So forget for a moment the outcome of Saturday night’s game against the Florida Marlins: a rain-delayed, 11-3 loss before what remained of an announced crowd of 38,214 at Land Shark Stadium. Instead, do as Nationals coaches and front office officials surely did and evaluate players’ performance on an individual basis instead of a collective one.
By those standards, several pertinent conclusions could be drawn:
• Marco Estrada isn’t particularly effective as a big league starter and may not get another opportunity to take the mound five days from now.
• Ross Detwiler still has the stuff to be a successful pitcher and is likely to take Estrada’s place in the rotation later this week.
• Ian Desmond may not prove to be a Hall of Fame shortstop when it’s all said and done. But two games into his big league career, he looks like the second coming of Honus Wagner.
• Justin Maxwell, perhaps down to his last shot, made a pretty strong case for himself with a pair of towering homers.

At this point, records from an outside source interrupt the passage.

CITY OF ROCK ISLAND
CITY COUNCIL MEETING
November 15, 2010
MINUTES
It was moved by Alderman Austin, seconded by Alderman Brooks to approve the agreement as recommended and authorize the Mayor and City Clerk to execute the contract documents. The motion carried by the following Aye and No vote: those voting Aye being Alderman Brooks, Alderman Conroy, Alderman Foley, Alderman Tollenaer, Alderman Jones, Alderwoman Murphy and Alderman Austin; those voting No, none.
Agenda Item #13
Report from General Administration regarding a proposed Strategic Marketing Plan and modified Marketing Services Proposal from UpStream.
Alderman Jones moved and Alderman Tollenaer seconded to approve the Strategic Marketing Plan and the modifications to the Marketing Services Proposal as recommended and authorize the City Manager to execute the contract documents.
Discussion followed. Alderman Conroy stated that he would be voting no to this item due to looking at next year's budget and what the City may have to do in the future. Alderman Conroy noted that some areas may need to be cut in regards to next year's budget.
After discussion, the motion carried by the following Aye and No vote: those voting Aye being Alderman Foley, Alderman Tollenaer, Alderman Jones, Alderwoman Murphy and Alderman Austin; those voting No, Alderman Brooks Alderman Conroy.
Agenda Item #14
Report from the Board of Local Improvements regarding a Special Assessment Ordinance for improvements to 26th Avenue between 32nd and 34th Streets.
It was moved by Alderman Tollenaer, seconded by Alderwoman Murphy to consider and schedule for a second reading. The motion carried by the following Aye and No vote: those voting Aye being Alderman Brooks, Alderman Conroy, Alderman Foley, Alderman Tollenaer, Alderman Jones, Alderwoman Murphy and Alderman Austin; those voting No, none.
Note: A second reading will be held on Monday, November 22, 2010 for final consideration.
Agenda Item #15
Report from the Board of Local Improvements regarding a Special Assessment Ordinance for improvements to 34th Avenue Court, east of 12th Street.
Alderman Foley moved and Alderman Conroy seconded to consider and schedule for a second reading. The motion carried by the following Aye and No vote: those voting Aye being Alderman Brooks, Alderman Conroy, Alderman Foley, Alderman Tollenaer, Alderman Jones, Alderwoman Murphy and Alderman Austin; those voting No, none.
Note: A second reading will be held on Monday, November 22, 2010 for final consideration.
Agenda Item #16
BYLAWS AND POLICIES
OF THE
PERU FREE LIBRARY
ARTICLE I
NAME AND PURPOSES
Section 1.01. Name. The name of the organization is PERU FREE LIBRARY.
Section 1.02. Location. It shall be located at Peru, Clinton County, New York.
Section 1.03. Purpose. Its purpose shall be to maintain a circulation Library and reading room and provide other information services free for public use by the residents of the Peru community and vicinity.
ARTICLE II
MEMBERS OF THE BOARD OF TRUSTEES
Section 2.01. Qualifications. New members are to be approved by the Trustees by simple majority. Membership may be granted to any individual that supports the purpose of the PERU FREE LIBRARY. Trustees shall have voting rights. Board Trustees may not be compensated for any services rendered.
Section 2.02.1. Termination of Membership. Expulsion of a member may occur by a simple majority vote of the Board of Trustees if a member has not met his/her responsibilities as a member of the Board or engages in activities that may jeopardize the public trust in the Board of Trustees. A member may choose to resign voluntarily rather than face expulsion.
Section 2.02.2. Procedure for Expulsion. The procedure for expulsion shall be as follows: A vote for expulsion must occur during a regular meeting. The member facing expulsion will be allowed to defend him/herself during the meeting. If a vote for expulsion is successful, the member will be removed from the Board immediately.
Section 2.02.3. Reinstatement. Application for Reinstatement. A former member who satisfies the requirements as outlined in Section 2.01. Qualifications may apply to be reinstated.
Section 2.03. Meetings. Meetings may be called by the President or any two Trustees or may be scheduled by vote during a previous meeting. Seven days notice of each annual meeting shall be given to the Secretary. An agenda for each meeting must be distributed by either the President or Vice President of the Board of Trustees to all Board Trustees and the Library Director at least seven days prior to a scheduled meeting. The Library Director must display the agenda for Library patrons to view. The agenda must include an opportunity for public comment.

• Logan Kensing has been given more opportunities than just about any other reliever in baseball to prove he belongs in the majors. And he has yet to give any reason he deserves more.
All five of those players, along with several others on Washington’s expanded September roster, spent considerable time at Class AAA Syracuse this season. Thus the Nationals as a whole were overmatched Saturday by a Marlins club still hanging on for dear life in the NL East and wild-card races and thus still playing its regulars.
Since his team is 32 games out of first place, Washington interim manager Jim Riggleman knows this is an opportune time to take a look at some youngsters and find out how they stack up against big league competition. The results Saturday were mixed.
Estrada (0-1) was pumped-up about his first career start, hoping to make a better impression than he did last September during 11 forgettable relief appearances. But the 26-year-old Californian was done in by a lack of command (three walks) and a couple of bombs by cleanup hitter Jorge Cantu (who clubbed a three-run homer in the first and a two-run double in the third).
Cantu’s second hit ended Estrada’s night after only 2 1/3 innings, hardly a ringing endorsement for his future as a starter. Riggleman was noncommittal after the game about the plan five days from now, but he suggested earlier in the afternoon that Detwiler may take Estrada’s place in the rotation Friday in New York.
Detwiler, who struggled during his 10-start tryout earlier this season, came back strong out of the bullpen Saturday, tossing two scoreless innings and positioning himself to slide into the rotation.
The former first-round draft pick was joined by two other top prospects who dazzled in this lopsided loss: Desmond and Maxwell.
Coming off a sparkling debut game Thursday in which he homered and drove in four runs, Desmond again was brilliant. He went 4-for-4 with two doubles and a walk and is now 6-for-8 with a 1.500 slugging percentage as a big leaguer. He has yet to put the ball in play without making solid contact. And he made a spectacular play in the field, diving to his right to snag a grounder and then firing to third from the seat of his pants to force out a runner.